Due to the lockdown, we were short of an extra pair of hands after my sister went back to her home and also was locked away from hiring help for cleaning. By that point, my symptoms has started to stabilize to the point that I was confident to carry my baby with the help of a carrier. But I still occasionally feel overwhelmed and limited. So I asked God what was the best view to see my situation? God was quick to answer: “think possible and do what’s possible!”

It was a great place to begin. What’s possible were different on day to day basis. Some days possibility looked like a clean house and warm meals, some days it’s the grace to be grateful that the day went well with little done in the house. There were times possibility meant just being able to pray and connect to my Source through the demands of motherhood. The invitation was to enter to a place of trust and rest; and I happily accepted that invitation.

One of the first breakthrough was me driving alone to pick up my baby’s breastmilk donation. Heaps of preparation ahead of time and I was so pleased that I made it. Driving can be difficult as the bright sun tends to tire me and often resulted in ptosis (droopy eyelid). That fateful morning was bright as and I responded with praise because if God allowed it, then He must be planning to show me His glory.

Thinking possible and doing what’s possible has also helped me to recognized my own preference. I realized piles of chores can overwhelm me, so I start to manage household chores in bite size. Meals became simpler and priority to spend time as a family became our top agenda daily. As my baby grow, her needs also evolve and I am invited to follow her growth with an open mind. The abounding grace I receive through prayer has helped me to have enough time and strength to learn about supporting my child’s development. One of the most fun thing we have decided to apply is Baby Led Weaning method of introducing solids.
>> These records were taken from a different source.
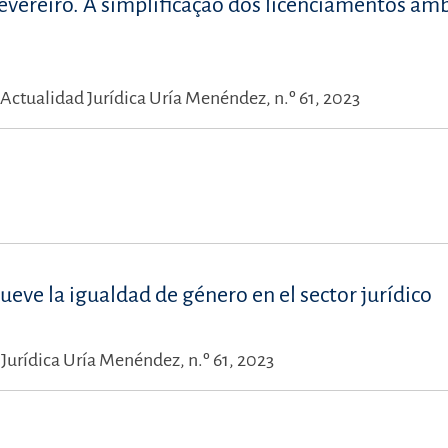
 Fevereiro. A simplificação dos licenciamentos am
Actualidad Jurídica Uría Menéndez, n.º 61, 2023
ve la igualdad de género en el sector jurídico
Jurídica Uría Menéndez, n.º 61, 2023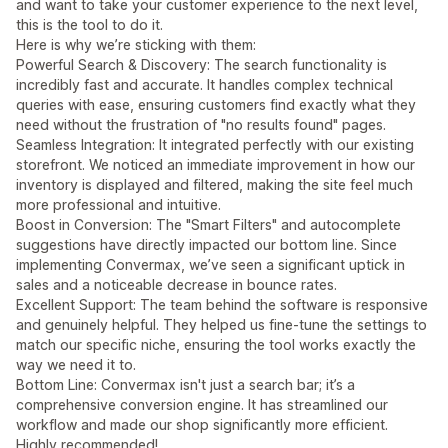
and want to take your customer experience to the next level,
this is the tool to do it.
Here is why we’re sticking with them:
Powerful Search & Discovery: The search functionality is
incredibly fast and accurate. It handles complex technical
queries with ease, ensuring customers find exactly what they
need without the frustration of "no results found" pages.
Seamless Integration: It integrated perfectly with our existing
storefront. We noticed an immediate improvement in how our
inventory is displayed and filtered, making the site feel much
more professional and intuitive.
Boost in Conversion: The "Smart Filters" and autocomplete
suggestions have directly impacted our bottom line. Since
implementing Convermax, we’ve seen a significant uptick in
sales and a noticeable decrease in bounce rates.
Excellent Support: The team behind the software is responsive
and genuinely helpful. They helped us fine-tune the settings to
match our specific niche, ensuring the tool works exactly the
way we need it to.
Bottom Line: Convermax isn't just a search bar; it’s a
comprehensive conversion engine. It has streamlined our
workflow and made our shop significantly more efficient.
Highly recommended!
I had so much fun watching my baby enjoying her food and growing in her fine motor skills. Through all these, the joy of the Lord is my strength!
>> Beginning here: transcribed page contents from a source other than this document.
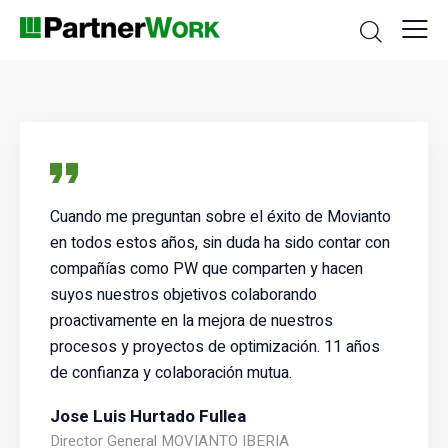
Cuando me preguntan sobre el éxito de Movianto
en todos estos años, sin duda ha sido contar con
compañías como PW que comparten y hacen
suyos nuestros objetivos colaborando
proactivamente en la mejora de nuestros
procesos y proyectos de optimización. 11 años
de confianza y colaboración mutua.
Jose Luis Hurtado Fullea
Director General MOVIANTO IBERIA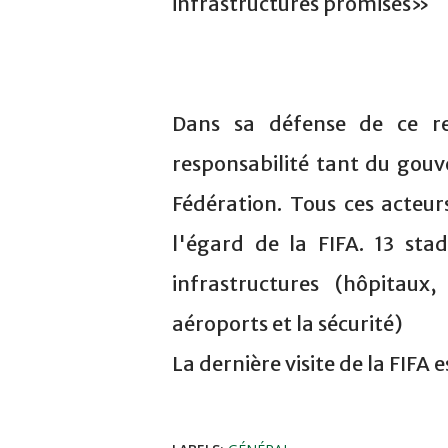
infrastructures promises»
Dans sa défense de ce re
responsabilité tant du gouv
Fédération. Tous ces acteu
l'égard de la FIFA. 13 sta
infrastructures (hôpitaux, 
aéroports et la sécurité)
La dernière visite de la FIFA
What brought me through from the peak of my flare up (with the autoantibodies level 200 times above the positive trace) to where I am now; is this scripture;

do not fear, for I am with you,
do not be afraid, for I am your God;
I will strengthen you, I will help you,
I will uphold you with my victorious right hand.

Isaiah 41: 10

A dear friend of mine reminded me to let the One who loves me hold everything up for me. That encouragement has helped me in my process of surrendering and that eventually led me to my rest in trust of the Lord. There’re still heaps to figure out and many are graces that I need. I pray that sharing my story with you will give you a sense of awareness about MG and that you are also encouraged to live in your victory through your circumstances.